Deutsche Telekom Aktie: Rückkauf stützt Kurs
Die Deutsche Telekom Aktie zeigt nach deutlichem Rücksetzer erste Stabilisierung. Analysten von Barclays und JPMorgan bekräftigen ihre positiven Bewertungen, während ein laufendes Aktienrückkaufprogramm als Kurspuffer dient.

- Barclays bestätigt Overweight-Rating mit Kursziel
- Laufendes Rückkaufprogramm als konkreter Stabilisator
- CEO Höttges bekräftigt Ausblick für Geschäftsjahr 2026
- Charttechnisch entscheidende Trendlinie bei 28,45 Euro
Nach wochenlangem Abgabedruck zeigt die Deutsche Telekom Aktie am Freitag erste Erholungszeichen. Seit dem Zwischenhoch bei 34,26 Euro hat das Papier über 18 Prozent verloren — und die wichtige 200-Tage-Linie dabei hinter sich gelassen.
Barclays hält die Fahne hoch
Rückenwind kommt von Barclays: Die britische Investmentbank bestätigt ihr „Overweight“-Rating mit einem Kursziel von 39,50 Euro. Analyst Mathieu Robilliard nahm vor den anstehenden Quartalsberichten nur kleinere Anpassungen vor, änderte aber nichts an seiner grundsätzlichen Einschätzung.
JPMorgan bleibt trotz eines negativen Kommentars Anfang der Woche konstruktiv. Die US-Bank sieht Risiken vor allem im US-Geschäft und senkte das Kursziel von 41,50 auf 40,00 Euro — die Einstufung „Overweight“ behält sie.
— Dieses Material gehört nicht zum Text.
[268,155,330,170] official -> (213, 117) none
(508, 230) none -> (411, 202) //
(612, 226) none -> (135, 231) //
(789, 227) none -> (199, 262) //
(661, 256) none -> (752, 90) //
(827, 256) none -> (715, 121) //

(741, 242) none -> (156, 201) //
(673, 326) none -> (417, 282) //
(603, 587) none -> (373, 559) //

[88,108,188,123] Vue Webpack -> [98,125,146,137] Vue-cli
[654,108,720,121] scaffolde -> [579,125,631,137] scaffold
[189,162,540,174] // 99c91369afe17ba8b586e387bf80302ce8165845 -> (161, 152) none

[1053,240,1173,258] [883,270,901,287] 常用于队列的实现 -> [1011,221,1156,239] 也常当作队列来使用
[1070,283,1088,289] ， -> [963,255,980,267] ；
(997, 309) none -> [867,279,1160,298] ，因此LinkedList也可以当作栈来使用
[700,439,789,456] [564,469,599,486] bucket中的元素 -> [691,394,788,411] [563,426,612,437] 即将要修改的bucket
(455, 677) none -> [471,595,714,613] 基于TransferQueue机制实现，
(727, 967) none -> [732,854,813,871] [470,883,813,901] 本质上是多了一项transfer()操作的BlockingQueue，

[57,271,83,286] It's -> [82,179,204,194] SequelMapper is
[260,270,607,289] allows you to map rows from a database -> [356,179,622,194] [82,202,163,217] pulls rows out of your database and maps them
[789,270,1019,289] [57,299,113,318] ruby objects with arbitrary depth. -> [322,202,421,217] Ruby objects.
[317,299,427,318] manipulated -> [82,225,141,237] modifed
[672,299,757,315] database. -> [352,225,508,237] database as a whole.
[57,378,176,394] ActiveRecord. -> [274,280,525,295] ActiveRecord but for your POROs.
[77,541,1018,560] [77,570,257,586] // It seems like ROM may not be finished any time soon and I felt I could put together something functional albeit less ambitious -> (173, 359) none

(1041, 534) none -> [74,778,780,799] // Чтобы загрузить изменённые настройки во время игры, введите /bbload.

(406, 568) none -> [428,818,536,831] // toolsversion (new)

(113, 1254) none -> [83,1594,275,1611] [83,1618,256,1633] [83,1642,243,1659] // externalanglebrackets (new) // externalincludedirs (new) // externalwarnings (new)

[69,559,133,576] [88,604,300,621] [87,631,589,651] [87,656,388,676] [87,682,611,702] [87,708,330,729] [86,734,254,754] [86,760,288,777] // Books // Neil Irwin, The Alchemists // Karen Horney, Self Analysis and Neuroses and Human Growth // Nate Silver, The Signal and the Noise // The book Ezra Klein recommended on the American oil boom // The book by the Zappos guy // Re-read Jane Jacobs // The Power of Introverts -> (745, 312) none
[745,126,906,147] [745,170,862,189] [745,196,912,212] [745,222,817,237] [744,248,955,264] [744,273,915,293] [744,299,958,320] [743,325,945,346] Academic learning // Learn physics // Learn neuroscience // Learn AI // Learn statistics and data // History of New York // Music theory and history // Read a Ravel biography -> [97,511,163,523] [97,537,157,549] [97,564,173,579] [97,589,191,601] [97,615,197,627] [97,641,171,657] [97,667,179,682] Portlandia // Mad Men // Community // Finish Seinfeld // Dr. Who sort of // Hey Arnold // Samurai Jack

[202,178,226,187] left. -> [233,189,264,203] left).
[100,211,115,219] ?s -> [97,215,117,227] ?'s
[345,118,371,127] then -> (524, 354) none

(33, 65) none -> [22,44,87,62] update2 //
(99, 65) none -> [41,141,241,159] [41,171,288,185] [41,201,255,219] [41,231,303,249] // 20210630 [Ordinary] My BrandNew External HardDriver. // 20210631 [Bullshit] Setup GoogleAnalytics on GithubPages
Zum aktuellen Kurs notiert das Papier fast 30 Prozent unterhalb dieses Zielwerts.
Rückkaufprogramm als Kurspuffer
Ein konkreter Stabilisator ist das laufende Aktienrückkaufprogramm. Zwischen dem 2. und 10. April kaufte die Deutsche Telekom rund 1,32 Millionen eigene Aktien zurück — zu einem Durchschnittskurs von 30,94 Euro. Dass dieser Kurs merklich über dem aktuellen Niveau liegt, zeigt, wie stark die Aktie in wenigen Wochen nachgegeben hat.
Charttechnisch entscheidend bleibt die langfristige Aufwärtstrendlinie seit März 2020, die aktuell bei rund 28,45 Euro verläuft. Auf Monatsbasis wurde sie bislang stets verteidigt — ein Bruch nach unten würde das technische Bild erheblich eintrüben.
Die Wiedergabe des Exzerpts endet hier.